Material for this task.
☆ ☆ ☆

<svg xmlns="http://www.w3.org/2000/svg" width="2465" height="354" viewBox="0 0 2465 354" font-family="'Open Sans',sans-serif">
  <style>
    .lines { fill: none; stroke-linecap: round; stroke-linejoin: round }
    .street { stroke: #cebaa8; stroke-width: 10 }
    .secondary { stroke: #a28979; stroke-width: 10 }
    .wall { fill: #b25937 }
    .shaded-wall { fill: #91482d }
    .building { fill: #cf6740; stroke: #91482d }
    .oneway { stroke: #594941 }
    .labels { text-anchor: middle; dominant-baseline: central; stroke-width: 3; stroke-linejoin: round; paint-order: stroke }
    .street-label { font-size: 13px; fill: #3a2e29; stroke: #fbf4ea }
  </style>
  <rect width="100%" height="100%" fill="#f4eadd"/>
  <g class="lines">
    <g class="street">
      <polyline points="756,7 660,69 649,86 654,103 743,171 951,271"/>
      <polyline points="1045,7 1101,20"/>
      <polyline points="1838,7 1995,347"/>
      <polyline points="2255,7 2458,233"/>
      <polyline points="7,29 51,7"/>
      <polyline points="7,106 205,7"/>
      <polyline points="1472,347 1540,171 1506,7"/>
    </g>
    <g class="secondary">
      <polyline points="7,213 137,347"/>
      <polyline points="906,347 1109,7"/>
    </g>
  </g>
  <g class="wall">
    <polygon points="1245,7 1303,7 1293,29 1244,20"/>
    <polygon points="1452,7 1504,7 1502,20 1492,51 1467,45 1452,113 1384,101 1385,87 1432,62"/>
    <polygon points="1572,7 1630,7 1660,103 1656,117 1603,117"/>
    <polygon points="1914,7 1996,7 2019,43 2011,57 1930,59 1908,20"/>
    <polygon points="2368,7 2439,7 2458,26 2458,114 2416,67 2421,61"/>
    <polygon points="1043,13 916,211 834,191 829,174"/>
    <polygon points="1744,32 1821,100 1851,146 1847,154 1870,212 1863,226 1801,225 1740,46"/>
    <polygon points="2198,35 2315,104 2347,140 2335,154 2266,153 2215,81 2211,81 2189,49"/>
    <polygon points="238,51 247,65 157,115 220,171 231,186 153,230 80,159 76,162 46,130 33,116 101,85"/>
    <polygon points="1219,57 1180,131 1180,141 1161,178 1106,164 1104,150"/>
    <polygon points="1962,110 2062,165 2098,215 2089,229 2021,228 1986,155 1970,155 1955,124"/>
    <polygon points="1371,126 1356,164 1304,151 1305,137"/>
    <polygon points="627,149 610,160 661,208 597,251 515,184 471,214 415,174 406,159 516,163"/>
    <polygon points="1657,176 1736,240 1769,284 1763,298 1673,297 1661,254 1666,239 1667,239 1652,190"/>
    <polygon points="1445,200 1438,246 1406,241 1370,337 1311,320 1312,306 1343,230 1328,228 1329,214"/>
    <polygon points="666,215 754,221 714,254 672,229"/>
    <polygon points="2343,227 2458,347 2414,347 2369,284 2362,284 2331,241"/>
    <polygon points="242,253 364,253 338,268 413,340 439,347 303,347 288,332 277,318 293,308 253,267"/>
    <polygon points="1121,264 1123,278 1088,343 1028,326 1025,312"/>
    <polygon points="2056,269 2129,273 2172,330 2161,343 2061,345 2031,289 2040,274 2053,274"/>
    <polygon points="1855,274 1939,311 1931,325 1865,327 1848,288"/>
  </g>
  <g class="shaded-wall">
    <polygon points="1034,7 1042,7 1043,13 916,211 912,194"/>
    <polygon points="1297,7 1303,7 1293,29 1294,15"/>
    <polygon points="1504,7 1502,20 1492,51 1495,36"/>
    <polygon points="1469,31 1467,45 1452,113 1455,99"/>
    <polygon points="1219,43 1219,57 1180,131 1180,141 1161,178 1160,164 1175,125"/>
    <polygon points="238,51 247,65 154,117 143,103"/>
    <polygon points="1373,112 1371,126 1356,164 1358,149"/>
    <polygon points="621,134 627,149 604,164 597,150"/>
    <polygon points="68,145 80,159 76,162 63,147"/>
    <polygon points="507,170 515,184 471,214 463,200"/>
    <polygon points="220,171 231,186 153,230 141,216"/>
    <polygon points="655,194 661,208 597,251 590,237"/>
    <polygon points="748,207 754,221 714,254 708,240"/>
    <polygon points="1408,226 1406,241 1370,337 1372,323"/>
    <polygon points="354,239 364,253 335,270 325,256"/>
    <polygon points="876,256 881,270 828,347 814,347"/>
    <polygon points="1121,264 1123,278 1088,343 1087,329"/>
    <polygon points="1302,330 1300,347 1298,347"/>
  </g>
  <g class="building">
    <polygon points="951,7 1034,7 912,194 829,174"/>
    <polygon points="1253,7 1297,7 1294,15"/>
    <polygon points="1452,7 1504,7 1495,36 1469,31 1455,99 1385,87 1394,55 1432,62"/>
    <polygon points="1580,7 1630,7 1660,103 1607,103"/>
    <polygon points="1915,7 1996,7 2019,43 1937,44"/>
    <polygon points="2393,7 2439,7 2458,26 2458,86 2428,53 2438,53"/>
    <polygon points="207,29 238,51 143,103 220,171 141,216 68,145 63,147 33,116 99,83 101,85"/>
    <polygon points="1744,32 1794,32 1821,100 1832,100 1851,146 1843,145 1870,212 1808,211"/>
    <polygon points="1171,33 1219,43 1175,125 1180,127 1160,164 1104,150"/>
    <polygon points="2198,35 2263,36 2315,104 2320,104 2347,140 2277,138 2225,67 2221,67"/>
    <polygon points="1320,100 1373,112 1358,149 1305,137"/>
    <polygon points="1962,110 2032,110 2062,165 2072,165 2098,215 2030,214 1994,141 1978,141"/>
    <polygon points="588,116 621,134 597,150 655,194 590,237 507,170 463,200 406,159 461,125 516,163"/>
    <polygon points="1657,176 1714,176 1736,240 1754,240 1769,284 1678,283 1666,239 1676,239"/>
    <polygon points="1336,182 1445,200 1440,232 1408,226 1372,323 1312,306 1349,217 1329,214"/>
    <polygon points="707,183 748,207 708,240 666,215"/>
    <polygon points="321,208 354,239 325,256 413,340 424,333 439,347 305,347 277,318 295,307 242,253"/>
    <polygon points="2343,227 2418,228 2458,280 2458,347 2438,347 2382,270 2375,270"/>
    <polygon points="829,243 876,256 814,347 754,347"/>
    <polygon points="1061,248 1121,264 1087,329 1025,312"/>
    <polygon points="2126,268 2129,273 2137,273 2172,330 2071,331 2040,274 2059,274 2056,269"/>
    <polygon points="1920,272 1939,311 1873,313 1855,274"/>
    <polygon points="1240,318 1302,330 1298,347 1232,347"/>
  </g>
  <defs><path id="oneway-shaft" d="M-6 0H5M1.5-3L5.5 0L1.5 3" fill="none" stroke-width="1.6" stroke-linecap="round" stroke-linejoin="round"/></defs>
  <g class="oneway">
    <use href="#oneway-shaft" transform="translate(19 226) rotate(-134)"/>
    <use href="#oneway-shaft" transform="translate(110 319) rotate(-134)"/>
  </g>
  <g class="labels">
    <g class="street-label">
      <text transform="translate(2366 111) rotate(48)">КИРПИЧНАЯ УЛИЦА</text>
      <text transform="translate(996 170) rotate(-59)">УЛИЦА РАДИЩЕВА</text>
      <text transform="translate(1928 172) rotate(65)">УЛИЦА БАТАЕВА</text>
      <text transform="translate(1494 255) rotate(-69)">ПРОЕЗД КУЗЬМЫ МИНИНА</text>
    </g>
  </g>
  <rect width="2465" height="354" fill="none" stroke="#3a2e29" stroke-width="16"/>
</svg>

☆ ☆ ☆

Work instructions.
Only lines holding the string "round" are wanted; gather each one from the entries above.

Solution to the exercise.
    .lines { fill: none; stroke-linecap: round; stroke-linejoin: round }
    .labels { text-anchor: middle; dominant-baseline: central; stroke-width: 3; stroke-linejoin: round; paint-order: stroke }
  <defs><path id="oneway-shaft" d="M-6 0H5M1.5-3L5.5 0L1.5 3" fill="none" stroke-width="1.6" stroke-linecap="round" stroke-linejoin="round"/></defs>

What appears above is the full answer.